__Available records__:
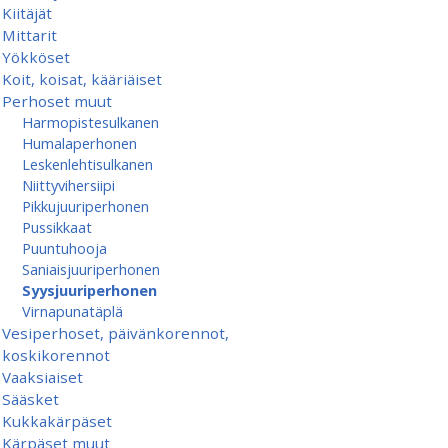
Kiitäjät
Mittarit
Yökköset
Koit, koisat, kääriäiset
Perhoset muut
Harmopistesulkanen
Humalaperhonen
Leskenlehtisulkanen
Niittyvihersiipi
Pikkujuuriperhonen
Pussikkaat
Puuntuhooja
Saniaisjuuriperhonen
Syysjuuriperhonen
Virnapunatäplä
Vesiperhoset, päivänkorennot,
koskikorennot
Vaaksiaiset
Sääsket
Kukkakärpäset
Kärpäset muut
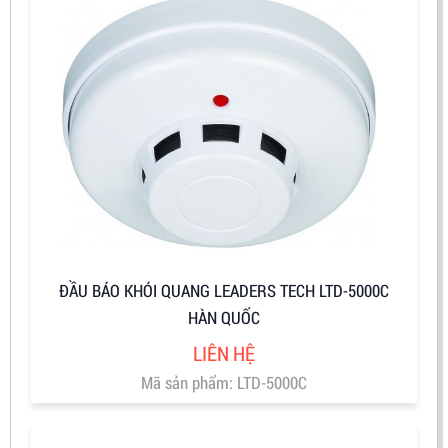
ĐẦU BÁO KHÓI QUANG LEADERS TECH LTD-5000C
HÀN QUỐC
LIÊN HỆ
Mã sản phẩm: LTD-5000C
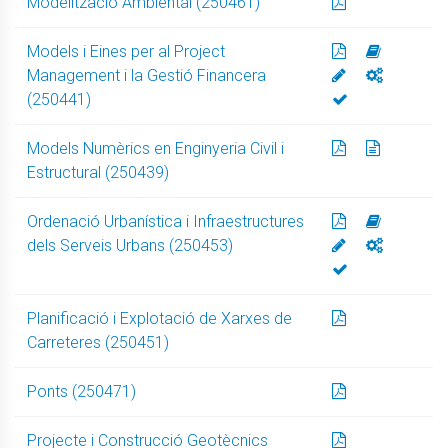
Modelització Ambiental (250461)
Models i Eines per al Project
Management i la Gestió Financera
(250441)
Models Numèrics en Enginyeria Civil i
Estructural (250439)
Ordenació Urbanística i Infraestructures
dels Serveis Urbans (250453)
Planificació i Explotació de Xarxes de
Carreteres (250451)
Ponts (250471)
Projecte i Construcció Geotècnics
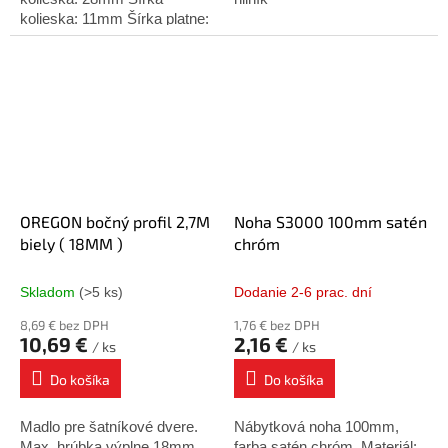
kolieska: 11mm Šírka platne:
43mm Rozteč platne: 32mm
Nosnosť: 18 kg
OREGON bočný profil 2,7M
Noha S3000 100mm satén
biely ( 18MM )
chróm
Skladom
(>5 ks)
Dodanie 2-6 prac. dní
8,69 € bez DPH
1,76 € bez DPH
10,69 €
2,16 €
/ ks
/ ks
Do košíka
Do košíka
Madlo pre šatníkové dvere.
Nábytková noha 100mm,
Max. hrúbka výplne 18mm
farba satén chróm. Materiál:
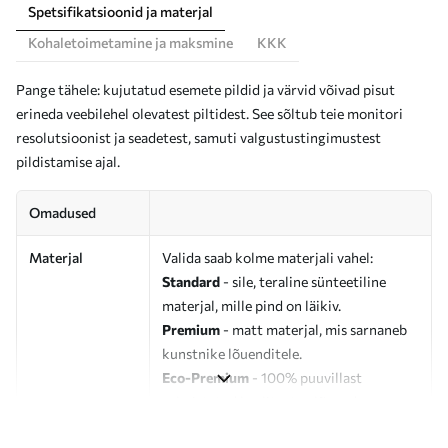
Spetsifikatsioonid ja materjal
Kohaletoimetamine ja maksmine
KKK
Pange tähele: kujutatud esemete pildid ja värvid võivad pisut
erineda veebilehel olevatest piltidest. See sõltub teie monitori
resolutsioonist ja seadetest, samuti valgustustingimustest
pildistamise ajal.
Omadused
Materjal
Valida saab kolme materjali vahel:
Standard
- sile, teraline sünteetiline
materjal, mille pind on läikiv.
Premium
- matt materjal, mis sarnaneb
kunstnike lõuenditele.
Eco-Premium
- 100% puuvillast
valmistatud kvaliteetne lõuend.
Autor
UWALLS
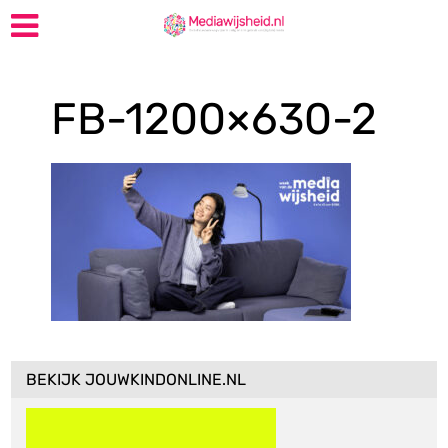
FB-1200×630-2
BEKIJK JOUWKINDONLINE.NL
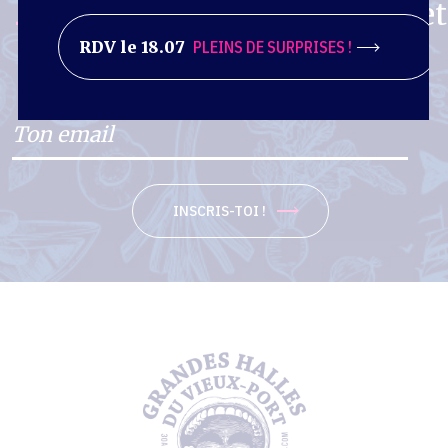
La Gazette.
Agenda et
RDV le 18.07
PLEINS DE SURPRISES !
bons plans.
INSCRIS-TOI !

__Required action__:
Copy out the text read from each of the records above, in order and with every line unchanged, but leave out the picture markers.

__The answer__:
Kiitäjät
Mittarit
Yökköset
Koit, koisat, kääriäiset
Perhoset muut
Harmopistesulkanen
Humalaperhonen
Leskenlehtisulkanen
Niittyvihersiipi
Pikkujuuriperhonen
Pussikkaat
Puuntuhooja
Saniaisjuuriperhonen
Syysjuuriperhonen
Virnapunatäplä
Vesiperhoset, päivänkorennot,
koskikorennot
Vaaksiaiset
Sääsket
Kukkakärpäset
Kärpäset muut
ĐẦU BÁO KHÓI QUANG LEADERS TECH LTD-5000C
HÀN QUỐC
LIÊN HỆ
Mã sản phẩm: LTD-5000C
Modelització Ambiental (250461)
Models i Eines per al Project
Management i la Gestió Financera
(250441)
Models Numèrics en Enginyeria Civil i
Estructural (250439)
Ordenació Urbanística i Infraestructures
dels Serveis Urbans (250453)
Planificació i Explotació de Xarxes de
Carreteres (250451)
Ponts (250471)
Projecte i Construcció Geotècnics
kolieska: 11mm Šírka platne:
43mm Rozteč platne: 32mm
Nosnosť: 18 kg
OREGON bočný profil 2,7M
Noha S3000 100mm satén
biely ( 18MM )
chróm
Skladom
(>5 ks)
Dodanie 2-6 prac. dní
8,69 € bez DPH
1,76 € bez DPH
10,69 €
2,16 €
/ ks
/ ks
Do košíka
Do košíka
Madlo pre šatníkové dvere.
Nábytková noha 100mm,
Max. hrúbka výplne 18mm
farba satén chróm. Materiál:
Spetsifikatsioonid ja materjal
Kohaletoimetamine ja maksmine
KKK
Pange tähele: kujutatud esemete pildid ja värvid võivad pisut
erineda veebilehel olevatest piltidest. See sõltub teie monitori
resolutsioonist ja seadetest, samuti valgustustingimustest
pildistamise ajal.
Omadused
Materjal
Valida saab kolme materjali vahel:
Standard
- sile, teraline sünteetiline
materjal, mille pind on läikiv.
Premium
- matt materjal, mis sarnaneb
kunstnike lõuenditele.
Eco-Premium
- 100% puuvillast
valmistatud kvaliteetne lõuend.
Autor
UWALLS
FB-1200×630-2
BEKIJK JOUWKINDONLINE.NL
La Gazette.
Agenda et
RDV le 18.07
PLEINS DE SURPRISES !
bons plans.
INSCRIS-TOI !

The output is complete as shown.